What are we to do with the whys? Why Moore, Oklahoma? Have they suffered enough—this is their time around. Survivors say they are safe because their prayers were answered. Did those that did not make it pray? Hmm. Job's friends with reasons why Job was in such a mess. His sins must have been monstrous to have lost his family, his home, his health—everything. With friends like this who needs enemies. The finger pointing of retribution is one way of dealing with suffering. We have our blamers, too. From the safety of some air-conditioned room they preach judgment toward whatever groups they despise this week. God, they say, is trying to teach us a lesson that would force us to change our ways.* You don’t hear those sorting through the wreckage saying such words. They are much too busy trying to put their lives back together. Why would God punish these thousands of folk for the sins of some and leave the rest of us safe? Are we less sinful? What kind of a monstrous God would this be?
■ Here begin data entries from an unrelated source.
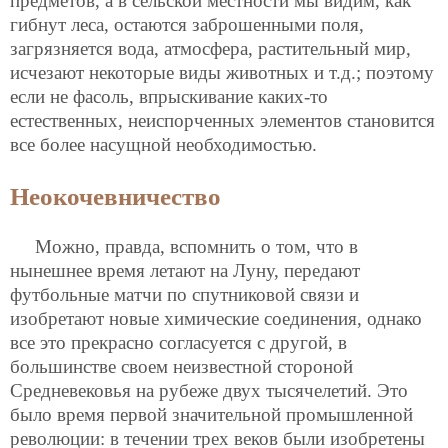
предметов, а в сельской местности мы видим, как
гибнут леса, остаются заброшенными поля,
загрязняется вода, атмосфера, растительный мир,
исчезают некоторые виды животных и т.д.; поэтому
если не фасоль, впрыскивание каких-то
естественных, неиспорченных элементов становится
все более насущной необходимостью.
Неокочевничество
Можно, правда, вспомнить о том, что в
нынешнее время летают на Луну, передают
футбольные матчи по спутниковой связи и
изобретают новые химические соединения, однако
все это прекрасно согласуется с другой, в
большинстве своем неизвестной стороной
Средневековья на рубеже двух тысячелетий. Это
было время первой значительной промышленной
революции: в течении трех веков были изобретены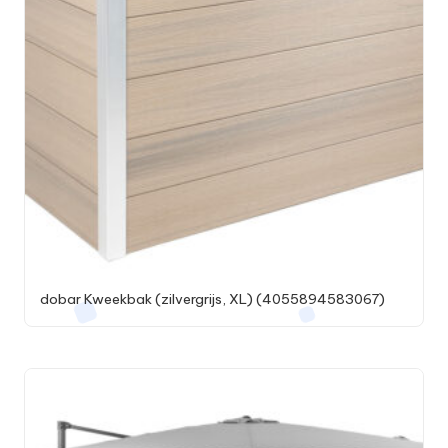
dobar Kweekbak (zilvergrijs, XL) (4055894583067)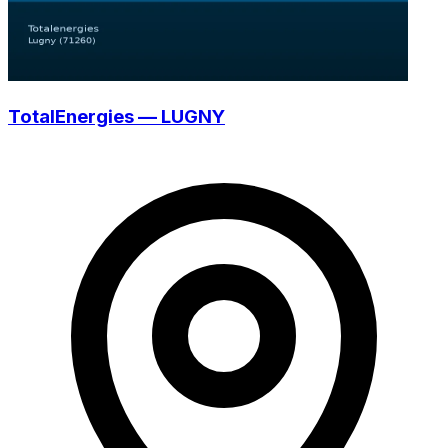
TotalEnergies — LUGNY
Standing before this river of pain some respond by saying we can do nothing but wring our hands in despair. The world, they say, is an unfriendly place. It is marked by fissures and potholes. If we live long enough, they tell us, surely the darkness will come to us all. This hand wringing is reflected in much of popular culture. Our films and books are filled with stories of a world entrenched with evil. Is life only a windowless room with no exit? Most of us have felt this hopelessness from time to time. Is our best response to suffering simply to wring our hands and shake our heads?
There are is another reply to these whys. It is a faith response. We can turn our hands upward. When a child died suddenly the mother asked her preacher, “Where was God when my child died?” The minister said quietly, “The same place God was when his son died.” In times of great pain we can reach upward. We can cry out to God. One third of all the Psalms in the Bible are Psalms of Lamentation. God’s people railed out their questions, their pain, and sometimes their rage to their God. Again and again they came back feeling they were heard and cared for. This is not a picture of a vengeful God but a God who hears and cares. We are not alone. The pray-ers and the non-prayers—the survivors and the dead—God is with us all.
Our actions will not undo the damage or bring back the dead. Life will be forever different for those touched by the events of this hurricane. The people of England found this to be true during the Second World War. Bombs fell on London for over 60 days. Much of that country was destroyed. Thousands were killed and survivors were left homeless. Great gashes and craters were left where the bombs had fallen. But the next spring those same craters were covered in flowers. Botanists reported that the bombs and their nitrates had unearthed bulbs, some hundreds of years old. Those flowers covered over much of what the damage had brought.
What are we to do with our whys? We can point fingers or wring our hands. Or we can reach out in faith and do what needs to be done. Bertholt Brecht, the poet asks, “In the dark times will there also be singing?” That’s what we hope for those in Moore, Oklahoma and for us all.
*Michelle Bachmann speaking in Florida spoke of her understanding of what was happening in different places in the country: "I don't know how much God has to do to get the attention of politicians. We've had an earthquake; we've had a hurricane. He said, 'Are you going to start listening to me here?' Listen to the American people because the American people are roaring right now. They know government is on a morbid obesity diet and we've got to rein in the spending."